Parsifal tells of his desire to return to Amfortas («Zu ihm, des tiefe Klagen.») He relates his journey, wandering for years unable to find the path back to the Grail: he has often been forced to fight, but has never wielded the Spear in battle. Gurnemanz tells him that the curse preventing Parsifal from finding his right path has now been lifted, but that in his absence Amfortas has refused to reveal the Grail, and that Titurel has died. Parsifal is overcome with remorse, blaming himself for this state of affairs. Gurnemanz tells him that today is the day of Titurel?s funeral rites, and that Parsifal has a great duty to perform. Kundry washes Parsifal?s feet and Gurnemanz anoints him with water from the Holy Spring, recognising him as the pure fool, now enlightened by compassion, and as the new King of the Knights of the Grail.

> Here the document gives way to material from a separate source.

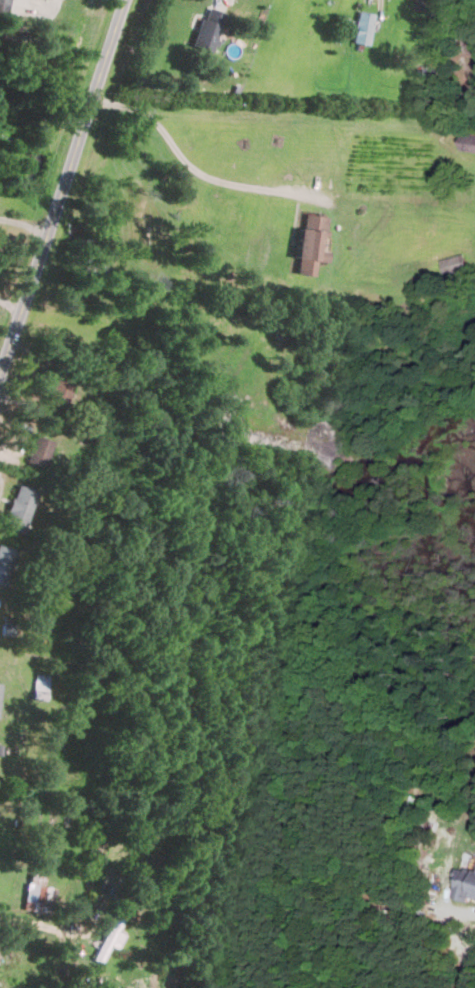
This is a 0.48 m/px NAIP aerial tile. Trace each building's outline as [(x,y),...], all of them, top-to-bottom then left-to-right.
[(370,43),(372,12),(356,11),(353,42),(370,43)] [(214,51),(220,23),(199,18),(193,46),(214,51)] [(296,273),(315,276),(317,260),(328,262),(329,251),(322,250),(326,215),(303,212),(297,256),(298,256),(296,273)] [(442,259),(446,275),(469,268),(465,253),(442,259)] [(46,403),(65,407),(71,382),(53,377),(46,403)] [(45,466),(51,439),(33,435),(26,462),(45,466)] [(36,491),(17,484),(2,526),(22,533),(36,491)] [(0,545),(0,588),(3,589),(14,549),(0,545)] [(463,868),(456,897),(471,901),(474,885),(474,871),(463,868)] [(53,886),(26,884),(24,910),(51,912),(53,886)] [(110,945),(117,949),(124,934),(117,931),(123,920),(114,915),(92,959),(101,963),(110,945)]
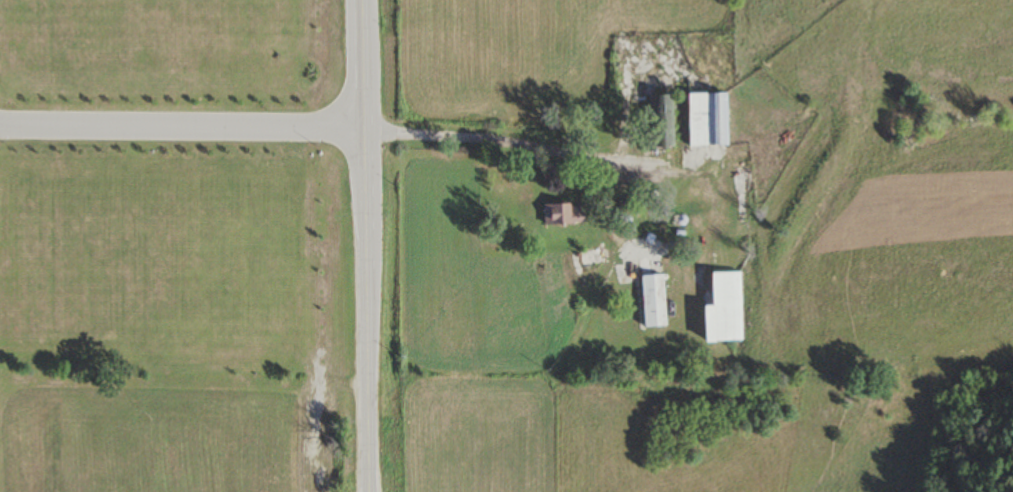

Parsifal comments on the beauty of the meadow and Gurnemanz explains that today is Good Friday, when all the world is renewed. Parsifal baptizes the weeping Kundry. A short orchestral interlude leads into Scene Two.
Scene Two Once more they travel to the Hall of the Grail. Amfortas is brought before the Grail and before Titurel?s coffin. He cries out to his dead father to offer him rest from his sufferings, and wishes to join him in death («Mein vater!Hochgesegneter der Helden!») The Knights of Grail urge Amfortas angrily to reveal the Grail to them again, but Amfortas in a frenzy says he will never reveal the Grail and commands his Knights to kill him. At this moment, Parsifal arrives and says that only one weapon can perform this task («Nur eine Waffe taugt»): with the Spear he heals Amfortas? wound and forgives him. He commands the revealing of the Grail. All kneel while Kundry, released from her curse, sinks lifeless to the ground while a white dove descends to hover over the head of Parsifal.